● **Job**: Which lines below contain the string "name" with its case matching exactly? Extract each of them in full.

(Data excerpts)
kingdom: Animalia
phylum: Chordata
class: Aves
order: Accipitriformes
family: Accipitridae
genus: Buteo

...

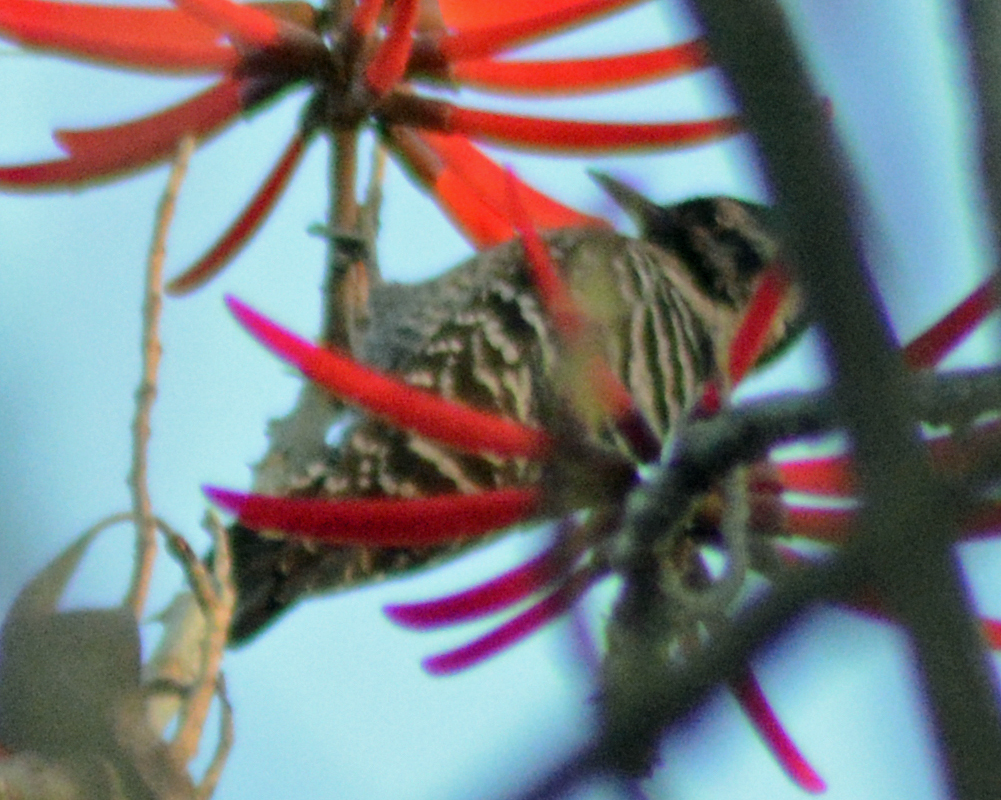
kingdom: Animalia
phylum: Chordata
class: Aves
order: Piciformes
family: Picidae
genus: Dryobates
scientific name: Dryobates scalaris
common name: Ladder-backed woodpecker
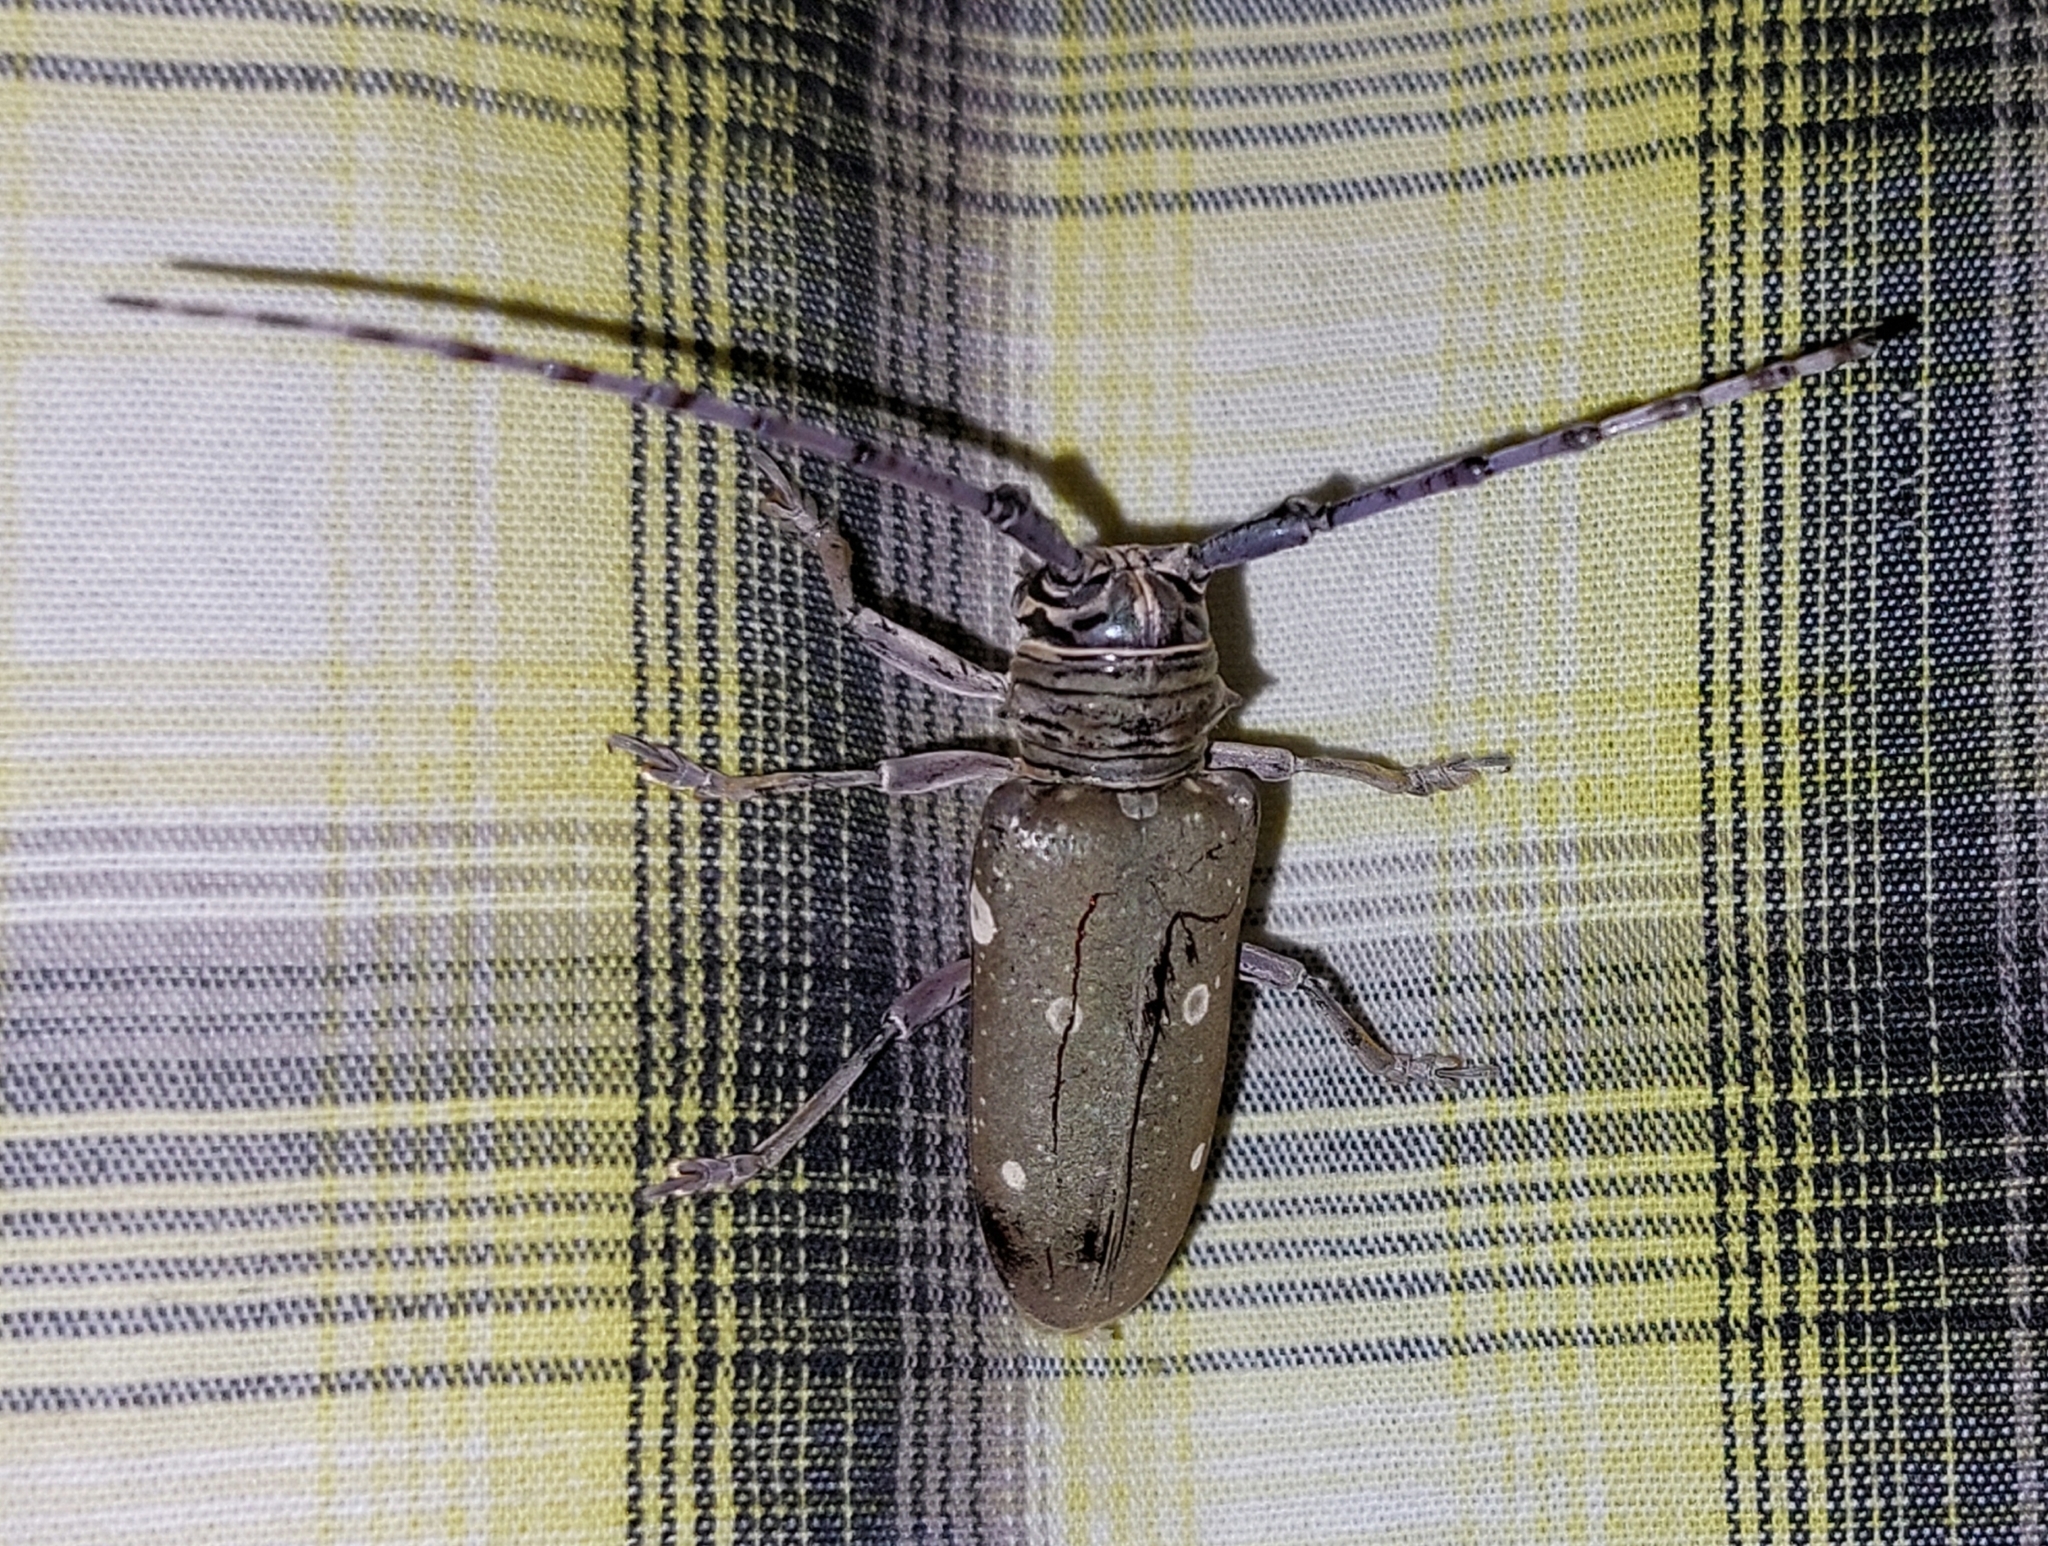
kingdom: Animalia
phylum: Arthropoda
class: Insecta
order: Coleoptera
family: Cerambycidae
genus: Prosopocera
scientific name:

● **Written answer**:
scientific name: Dryobates scalaris
common name: Ladder-backed woodpecker
scientific name:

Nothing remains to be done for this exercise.